Try it:
The task here is to set down every line of the listing exactly.

---

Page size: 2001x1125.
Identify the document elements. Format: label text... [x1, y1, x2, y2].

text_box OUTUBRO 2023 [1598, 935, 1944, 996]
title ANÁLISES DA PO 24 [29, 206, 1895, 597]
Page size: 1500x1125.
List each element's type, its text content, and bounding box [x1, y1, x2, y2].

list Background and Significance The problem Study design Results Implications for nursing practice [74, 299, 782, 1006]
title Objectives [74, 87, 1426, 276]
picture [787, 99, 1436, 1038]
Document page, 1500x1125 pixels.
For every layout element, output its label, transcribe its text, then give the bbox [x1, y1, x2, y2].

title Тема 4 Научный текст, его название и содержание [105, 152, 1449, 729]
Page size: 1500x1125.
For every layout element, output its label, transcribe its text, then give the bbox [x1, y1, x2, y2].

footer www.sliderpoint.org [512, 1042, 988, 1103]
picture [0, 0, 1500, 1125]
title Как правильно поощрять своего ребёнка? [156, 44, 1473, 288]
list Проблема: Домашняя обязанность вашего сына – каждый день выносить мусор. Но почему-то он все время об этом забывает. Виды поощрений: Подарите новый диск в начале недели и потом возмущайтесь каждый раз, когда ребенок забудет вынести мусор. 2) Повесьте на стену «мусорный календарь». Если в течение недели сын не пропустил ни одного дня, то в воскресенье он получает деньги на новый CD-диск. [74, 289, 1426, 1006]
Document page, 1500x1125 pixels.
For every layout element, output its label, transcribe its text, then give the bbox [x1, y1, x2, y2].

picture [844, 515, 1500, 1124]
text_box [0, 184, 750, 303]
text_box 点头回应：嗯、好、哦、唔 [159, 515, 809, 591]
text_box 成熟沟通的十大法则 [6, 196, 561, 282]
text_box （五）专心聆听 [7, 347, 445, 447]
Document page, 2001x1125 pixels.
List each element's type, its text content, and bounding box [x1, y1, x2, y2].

---

Finished exercise:
Page size: 2001x1125.
Identify the document elements. Format: label text... [x1, y1, x2, y2].

text_box OUTUBRO 2023 [1598, 935, 1944, 996]
title ANÁLISES DA PO 24 [29, 206, 1895, 597]
Page size: 1500x1125.
List each element's type, its text content, and bounding box [x1, y1, x2, y2].

list Background and Significance The problem Study design Results Implications for nursing practice [74, 299, 782, 1006]
title Objectives [74, 87, 1426, 276]
picture [787, 99, 1436, 1038]
Document page, 1500x1125 pixels.
For every layout element, output its label, transcribe its text, then give the bbox [x1, y1, x2, y2].

title Тема 4 Научный текст, его название и содержание [105, 152, 1449, 729]
Page size: 1500x1125.
For every layout element, output its label, transcribe its text, then give the bbox [x1, y1, x2, y2].

footer www.sliderpoint.org [512, 1042, 988, 1103]
picture [0, 0, 1500, 1125]
title Как правильно поощрять своего ребёнка? [156, 44, 1473, 288]
list Проблема: Домашняя обязанность вашего сына – каждый день выносить мусор. Но почему-то он все время об этом забывает. Виды поощрений: Подарите новый диск в начале недели и потом возмущайтесь каждый раз, когда ребенок забудет вынести мусор. 2) Повесьте на стену «мусорный календарь». Если в течение недели сын не пропустил ни одного дня, то в воскресенье он получает деньги на новый CD-диск. [74, 289, 1426, 1006]
Document page, 1500x1125 pixels.
For every layout element, output its label, transcribe its text, then give the bbox [x1, y1, x2, y2].

picture [844, 515, 1500, 1124]
text_box [0, 184, 750, 303]
text_box 点头回应：嗯、好、哦、唔 [159, 515, 809, 591]
text_box 成熟沟通的十大法则 [6, 196, 561, 282]
text_box （五）专心聆听 [7, 347, 445, 447]
Document page, 2001x1125 pixels.
List each element's type, its text content, and bounding box [x1, y1, x2, y2].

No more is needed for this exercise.